Earlier this year, loudmouth Dem Rep (but I repeat myself) LaMonica McIver assaulted an ICE agent at a facility in Elizabethtown NJ. She was charged with three counts of assaulting, resisting, impeding, and interfering with a federal officer, in violation of 18 U.S.C. § 111(a)(1) because of her actions that day. Yesterday, a Biden appointed federal judge ruled on her motions to have the charges dismissed. It did not go as Rep McIver would have hoped. The Judge, Jamel Semper, denied her motions to dismiss.
In his ruling, Judge Semper called the behavior “wholly disconnected” from her congressional oversight role. I have a feeling this trial is not going to go well for McIver.
Democrat Adelita Grijalva won a special election in Arizona’s 7th CD to fill the House seat vacated by her deceased father. The vote took place back on 23 September. Grijalva beat R Daniel Butierez by a 2-1 margin.
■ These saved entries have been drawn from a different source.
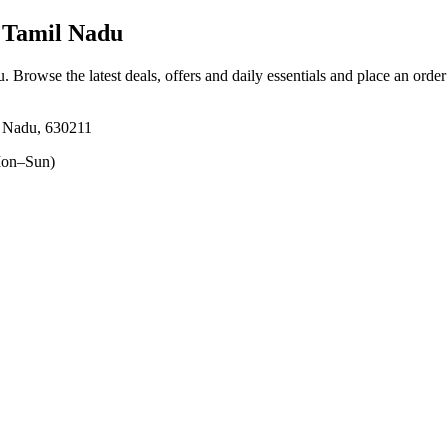
 Tamil Nadu
u
. Browse the latest deals, offers and daily essentials and place an orde
l Nadu, 630211
on–Sun)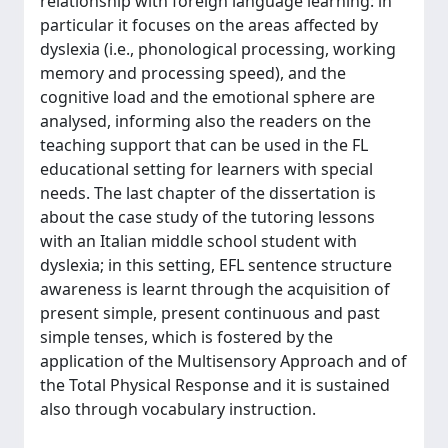
relationship with foreign language learning: in
particular it focuses on the areas affected by
dyslexia (i.e., phonological processing, working
memory and processing speed), and the
cognitive load and the emotional sphere are
analysed, informing also the readers on the
teaching support that can be used in the FL
educational setting for learners with special
needs. The last chapter of the dissertation is
about the case study of the tutoring lessons
with an Italian middle school student with
dyslexia; in this setting, EFL sentence structure
awareness is learnt through the acquisition of
present simple, present continuous and past
simple tenses, which is fostered by the
application of the Multisensory Approach and of
the Total Physical Response and it is sustained
also through vocabulary instruction.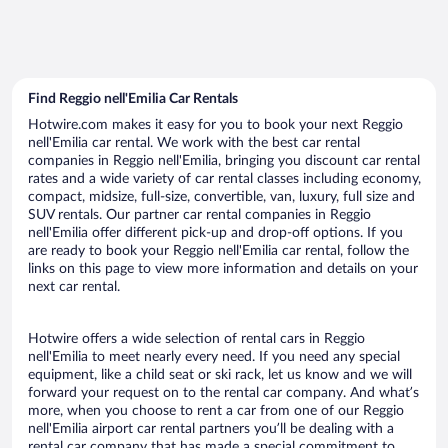
Find Reggio nell'Emilia Car Rentals
Hotwire.com makes it easy for you to book your next Reggio
nell'Emilia car rental. We work with the best car rental
companies in Reggio nell'Emilia, bringing you discount car rental
rates and a wide variety of car rental classes including economy,
compact, midsize, full-size, convertible, van, luxury, full size and
SUV rentals. Our partner car rental companies in Reggio
nell'Emilia offer different pick-up and drop-off options. If you
are ready to book your Reggio nell'Emilia car rental, follow the
links on this page to view more information and details on your
next car rental.
Hotwire offers a wide selection of rental cars in Reggio
nell'Emilia to meet nearly every need. If you need any special
equipment, like a child seat or ski rack, let us know and we will
forward your request on to the rental car company. And what’s
more, when you choose to rent a car from one of our Reggio
nell'Emilia airport car rental partners you’ll be dealing with a
rental car company that has made a special commitment to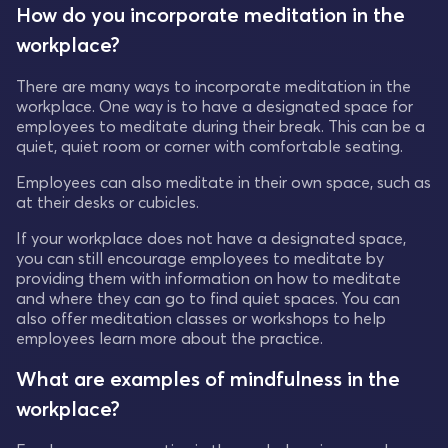
How do you incorporate meditation in the
workplace?
There are many ways to incorporate meditation in the
workplace. One way is to have a designated space for
employees to meditate during their break. This can be a
quiet, quiet room or corner with comfortable seating.
Employees can also meditate in their own space, such as
at their desks or cubicles.
If your workplace does not have a designated space,
you can still encourage employees to meditate by
providing them with information on how to meditate
and where they can go to find quiet spaces. You can
also offer meditation classes or workshops to help
employees learn more about the practice.
What are examples of mindfulness in the
workplace?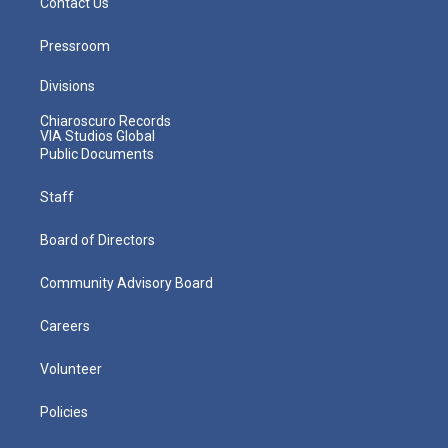
Contact Us
Pressroom
Divisions
Chiaroscuro Records
VIA Studios Global
Public Documents
Staff
Board of Directors
Community Advisory Board
Careers
Volunteer
Policies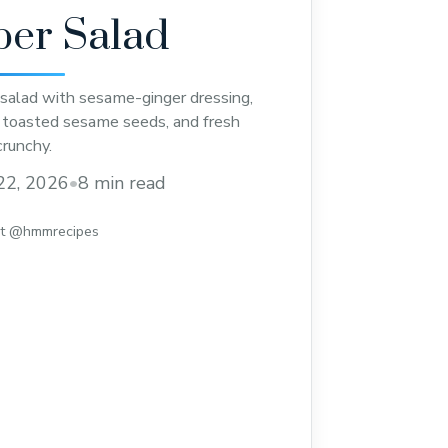
er Salad
salad with sesame-ginger dressing,
s, toasted sesame seeds, and fresh
crunchy.
22, 2026
•
8 min read
st @hmmrecipes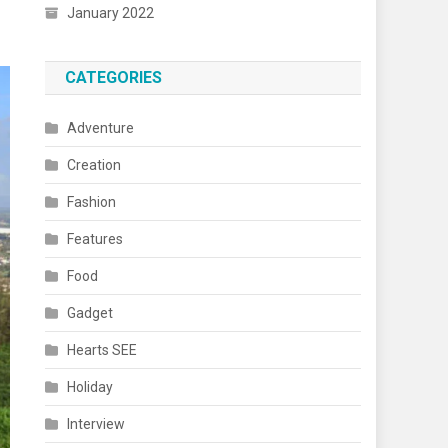
January 2022
CATEGORIES
Adventure
Creation
Fashion
Features
Food
Gadget
Hearts SEE
Holiday
Interview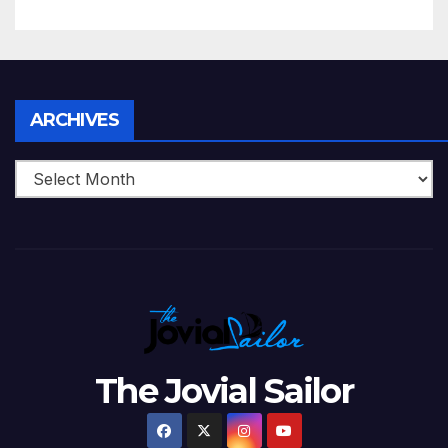
5 Wickets at ICC World
Twenty20, 2007
Archives
ARCHIVES
The Jovial Sailor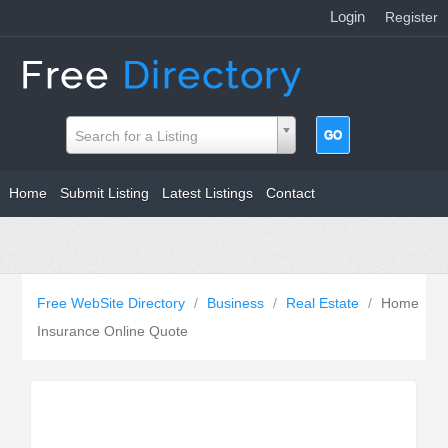
Login
|
Register
Search for a Listing
Home
Submit Listing
Latest Listings
Contact
Free WebSite Directory
/
Business
/
Real Estate
/
Home
Insurance Online Quote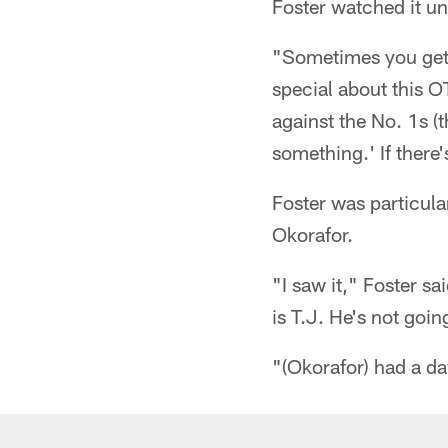
Foster watched it un
"Sometimes you get 
special about this O
against the No. 1s (t
something.' If there'
Foster was particula
Okorafor.
"I saw it," Foster sai
is T.J. He's not goin
"(Okorafor) had a day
Then the shutdown happened. House Speaker Mike Johnson – as required by law and tradition – refused to swear her in until the shutdown ended.
Part of her spiel about not being sworn in was it was preventing her from immediately signing a discharge petition on releasing the Epstein files. She claimed that was the primary reason for the delay. She was sworn in, almost immediately signed, and triggered a vote on the release. Which the Dems voted down. Go figure.
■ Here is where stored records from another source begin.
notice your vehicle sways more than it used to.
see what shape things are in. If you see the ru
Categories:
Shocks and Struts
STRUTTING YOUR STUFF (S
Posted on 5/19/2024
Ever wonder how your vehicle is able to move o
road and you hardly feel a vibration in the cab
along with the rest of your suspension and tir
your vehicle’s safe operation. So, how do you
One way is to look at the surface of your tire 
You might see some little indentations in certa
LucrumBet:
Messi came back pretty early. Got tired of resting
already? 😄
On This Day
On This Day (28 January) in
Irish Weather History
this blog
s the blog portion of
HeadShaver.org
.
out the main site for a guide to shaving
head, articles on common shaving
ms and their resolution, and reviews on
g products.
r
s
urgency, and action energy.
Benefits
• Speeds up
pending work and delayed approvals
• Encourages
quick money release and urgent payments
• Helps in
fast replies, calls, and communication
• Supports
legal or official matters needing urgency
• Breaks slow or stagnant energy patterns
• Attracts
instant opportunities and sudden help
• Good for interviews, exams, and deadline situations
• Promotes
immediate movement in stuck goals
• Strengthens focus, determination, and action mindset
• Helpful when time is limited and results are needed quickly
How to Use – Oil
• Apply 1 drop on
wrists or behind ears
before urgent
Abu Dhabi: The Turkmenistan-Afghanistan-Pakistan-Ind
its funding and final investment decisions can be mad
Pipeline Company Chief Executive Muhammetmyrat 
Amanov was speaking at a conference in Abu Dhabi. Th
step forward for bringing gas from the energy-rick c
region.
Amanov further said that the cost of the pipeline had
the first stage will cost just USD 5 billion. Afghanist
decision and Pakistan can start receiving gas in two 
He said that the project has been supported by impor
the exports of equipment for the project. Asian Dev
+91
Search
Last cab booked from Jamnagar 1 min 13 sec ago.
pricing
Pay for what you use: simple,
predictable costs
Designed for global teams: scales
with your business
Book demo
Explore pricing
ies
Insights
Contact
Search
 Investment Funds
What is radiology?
A new study seems to indicate that the development of your favorite canine companion started far earlier than conventional wisdom states. Researchers analyzed 643 ancient and modern canid skulls spanning 50,000 years and discovered that distinctive dog skull shapes first emerged around 11,000 years ago in northwest Russia.
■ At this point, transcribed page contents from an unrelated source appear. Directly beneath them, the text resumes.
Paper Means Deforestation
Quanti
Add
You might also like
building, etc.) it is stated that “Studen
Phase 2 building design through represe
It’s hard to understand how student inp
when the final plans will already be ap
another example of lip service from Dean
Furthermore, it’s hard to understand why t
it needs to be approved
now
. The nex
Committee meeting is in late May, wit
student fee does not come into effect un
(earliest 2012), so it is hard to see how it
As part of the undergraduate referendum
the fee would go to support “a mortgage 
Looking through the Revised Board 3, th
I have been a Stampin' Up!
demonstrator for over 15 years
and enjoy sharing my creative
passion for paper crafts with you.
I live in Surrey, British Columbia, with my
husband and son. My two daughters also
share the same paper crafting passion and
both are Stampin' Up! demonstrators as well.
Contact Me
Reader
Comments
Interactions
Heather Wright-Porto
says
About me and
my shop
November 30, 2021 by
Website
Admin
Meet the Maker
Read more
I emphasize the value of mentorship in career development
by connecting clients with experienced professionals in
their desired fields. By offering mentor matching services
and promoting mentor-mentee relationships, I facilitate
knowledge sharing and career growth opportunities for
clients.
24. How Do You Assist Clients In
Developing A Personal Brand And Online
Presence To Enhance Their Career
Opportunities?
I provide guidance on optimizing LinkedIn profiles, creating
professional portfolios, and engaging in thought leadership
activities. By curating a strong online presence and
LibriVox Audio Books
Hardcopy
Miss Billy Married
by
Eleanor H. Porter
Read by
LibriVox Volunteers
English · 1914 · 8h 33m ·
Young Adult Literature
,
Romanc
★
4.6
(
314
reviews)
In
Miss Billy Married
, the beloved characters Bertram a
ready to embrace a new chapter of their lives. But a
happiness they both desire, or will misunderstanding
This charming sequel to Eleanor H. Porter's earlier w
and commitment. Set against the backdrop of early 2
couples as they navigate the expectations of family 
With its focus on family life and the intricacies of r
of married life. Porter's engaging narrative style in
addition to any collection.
By the middle Stone Age, dogs already exhibited half the diversity seen in modern breeds, with varied snout lengths and head shapes reflecting different roles in early human societies. This study overturns the belief that Victorian-era breeding created most dog diversity, revealing instead that dogs rapidly diversified thousands of years ago as they traveled alongside humans across Eurasia.
New data aside, it seems the domestication mystery still exists. Scientists are still unsure of the how or when dogs became pets and companion animals.